Response 2: Agree. We have added the suggested definition for polygenic burden in the text, lines 172-173. The definition for amyloidogenic pathway already existed in the text - lines 206-207.

Comments 3: Given the genetic complexity discussed, incorporating several tables would enhance the manuscript’s clarity and impact: A summary table of EOAD and LOAD-associated genes (e.g., APP, PSEN1, PSEN2, APOE, BIN1, MAPT), including columns for gene name, biological function, mutation type, and relevance to Alzheimer’s disease. A table listing key GWAS loci, detailing associated SNPs, odds ratios, and the biological pathways implicated.

Response 3: Agree. Both tables have been included in the review - a summary table for EOAD&LOAD-associated genes as Table 1 in the review itself and a table listing key GWAS loci as Supplementary Table 1.

Comments 4: A table summarizing ongoing or recent clinical trials targeting major pathological pathways such as amyloid, tau, and inflammation.

Response 4: Agree. We had already mentioned several key clinical trials in the text - lines 995 to 1007, 1130 to 1135, 1161 to 1170, 1222 to 1224, 1239 to 1248. We have additionally made a table with the most recent clinical trials listed on clinicaltrials.gov as Active, not recruiting, and revolving around the three main pathways for the condition using the integrated Search bar.

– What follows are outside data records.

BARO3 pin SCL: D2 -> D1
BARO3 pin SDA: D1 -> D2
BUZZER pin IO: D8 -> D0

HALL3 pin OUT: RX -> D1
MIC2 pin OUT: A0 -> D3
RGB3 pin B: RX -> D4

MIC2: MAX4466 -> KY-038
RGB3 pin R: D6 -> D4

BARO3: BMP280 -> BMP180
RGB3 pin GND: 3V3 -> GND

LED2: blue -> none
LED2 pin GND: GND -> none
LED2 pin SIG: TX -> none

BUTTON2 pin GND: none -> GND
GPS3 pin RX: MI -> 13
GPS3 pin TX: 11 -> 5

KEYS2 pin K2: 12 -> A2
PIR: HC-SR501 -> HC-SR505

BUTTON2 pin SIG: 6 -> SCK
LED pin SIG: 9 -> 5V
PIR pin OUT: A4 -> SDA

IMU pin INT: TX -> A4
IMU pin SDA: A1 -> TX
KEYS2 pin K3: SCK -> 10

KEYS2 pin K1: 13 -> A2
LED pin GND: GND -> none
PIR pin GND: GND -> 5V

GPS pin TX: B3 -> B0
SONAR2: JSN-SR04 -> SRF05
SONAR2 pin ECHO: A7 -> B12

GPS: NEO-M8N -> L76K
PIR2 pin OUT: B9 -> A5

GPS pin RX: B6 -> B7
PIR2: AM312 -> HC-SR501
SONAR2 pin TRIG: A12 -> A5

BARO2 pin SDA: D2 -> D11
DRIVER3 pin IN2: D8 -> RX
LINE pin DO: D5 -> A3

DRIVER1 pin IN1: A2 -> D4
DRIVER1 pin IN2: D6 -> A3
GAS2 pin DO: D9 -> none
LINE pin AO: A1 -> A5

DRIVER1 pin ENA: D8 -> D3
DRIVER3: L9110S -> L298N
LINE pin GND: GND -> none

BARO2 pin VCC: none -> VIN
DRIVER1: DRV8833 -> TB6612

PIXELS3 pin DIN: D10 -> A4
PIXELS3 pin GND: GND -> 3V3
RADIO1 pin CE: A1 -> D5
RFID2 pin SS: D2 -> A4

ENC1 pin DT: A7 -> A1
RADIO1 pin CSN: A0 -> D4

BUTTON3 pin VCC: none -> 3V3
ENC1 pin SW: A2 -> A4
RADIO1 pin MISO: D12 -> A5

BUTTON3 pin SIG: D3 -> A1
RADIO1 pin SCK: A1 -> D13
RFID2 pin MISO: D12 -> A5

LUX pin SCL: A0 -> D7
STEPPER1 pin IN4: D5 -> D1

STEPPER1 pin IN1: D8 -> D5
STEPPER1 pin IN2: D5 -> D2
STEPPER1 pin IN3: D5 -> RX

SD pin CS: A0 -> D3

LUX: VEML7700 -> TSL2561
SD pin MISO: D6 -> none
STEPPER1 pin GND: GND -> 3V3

Comments 5: Figure 1. Clearly label the β-secretase and γ-secretase cleavage sites on the amyloid precursor protein (APP). Add descriptive annotations or callouts to indicate how PSEN1 and PSEN2 mutations impact γ-secretase activity and downstream Aβ production.amyloid precursor protein (APP).

Response 5: Agree. We have made the suggested correction.

Comments 6: Olygomer to Oligomer

Response 6: Assuming the reviewer meant to suggest we change the spelling of the word, we have adapted the text accordingly.

Comments 7: Figure 2. In panel (a), consider adding numerical values or percentages directly on the pie chart to enhance interpretability. In panel (b), the pie chart appears distorted—please adjust the aspect ratio to ensure accurate visual representation.

Response 7: Agree. We have made the suggested correction.

Comments 8: Figure 3. Add a brief explanation of how the depicted polymorphisms influence Alzheimer's disease (AD) risk, either directly within the figure legend or as accompanying figure notes.

Response 8: Agree. We have made the suggested correction.